Given data>
────────
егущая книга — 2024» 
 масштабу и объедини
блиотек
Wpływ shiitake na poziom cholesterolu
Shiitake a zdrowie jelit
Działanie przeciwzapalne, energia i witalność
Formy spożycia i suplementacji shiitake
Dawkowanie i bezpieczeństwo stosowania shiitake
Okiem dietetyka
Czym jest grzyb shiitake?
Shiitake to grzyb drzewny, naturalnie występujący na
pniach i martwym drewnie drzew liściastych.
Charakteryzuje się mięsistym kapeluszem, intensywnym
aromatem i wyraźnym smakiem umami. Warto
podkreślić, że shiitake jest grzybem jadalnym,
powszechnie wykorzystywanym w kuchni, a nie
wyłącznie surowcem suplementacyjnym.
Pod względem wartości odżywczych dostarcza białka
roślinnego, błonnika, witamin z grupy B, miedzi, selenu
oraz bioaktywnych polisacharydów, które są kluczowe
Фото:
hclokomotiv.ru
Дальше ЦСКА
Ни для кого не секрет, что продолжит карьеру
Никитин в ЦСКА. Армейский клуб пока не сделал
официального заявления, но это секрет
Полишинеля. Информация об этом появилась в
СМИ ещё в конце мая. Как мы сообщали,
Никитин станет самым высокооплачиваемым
────────
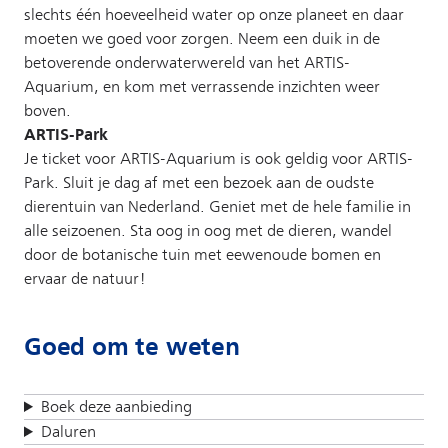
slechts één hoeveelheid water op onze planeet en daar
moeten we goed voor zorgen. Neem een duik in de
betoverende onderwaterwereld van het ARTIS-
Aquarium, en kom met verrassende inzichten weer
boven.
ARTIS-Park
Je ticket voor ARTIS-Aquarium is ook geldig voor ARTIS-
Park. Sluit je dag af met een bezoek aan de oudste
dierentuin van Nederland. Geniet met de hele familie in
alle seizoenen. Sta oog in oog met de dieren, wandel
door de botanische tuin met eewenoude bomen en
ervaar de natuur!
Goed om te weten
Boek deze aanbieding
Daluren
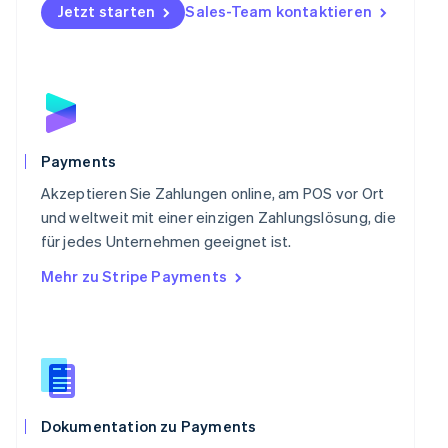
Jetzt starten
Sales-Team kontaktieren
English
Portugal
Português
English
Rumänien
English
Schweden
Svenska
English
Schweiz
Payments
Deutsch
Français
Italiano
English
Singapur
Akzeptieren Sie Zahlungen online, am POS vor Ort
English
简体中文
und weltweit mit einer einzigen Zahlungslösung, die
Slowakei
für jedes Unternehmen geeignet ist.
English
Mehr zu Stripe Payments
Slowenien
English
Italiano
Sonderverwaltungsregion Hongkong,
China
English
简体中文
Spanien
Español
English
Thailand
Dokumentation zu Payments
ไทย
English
────────
What you will do> Go through the listing above and write out exactly the lines starting with the one holding "Formy spożycia i suplementacji shiitake" and running through the one holding "wyłącznie surowcem suplementacyjnym.", ends included, and no others.

Result of the task>
Formy spożycia i suplementacji shiitake
Dawkowanie i bezpieczeństwo stosowania shiitake
Okiem dietetyka
Czym jest grzyb shiitake?
Shiitake to grzyb drzewny, naturalnie występujący na
pniach i martwym drewnie drzew liściastych.
Charakteryzuje się mięsistym kapeluszem, intensywnym
aromatem i wyraźnym smakiem umami. Warto
podkreślić, że shiitake jest grzybem jadalnym,
powszechnie wykorzystywanym w kuchni, a nie
wyłącznie surowcem suplementacyjnym.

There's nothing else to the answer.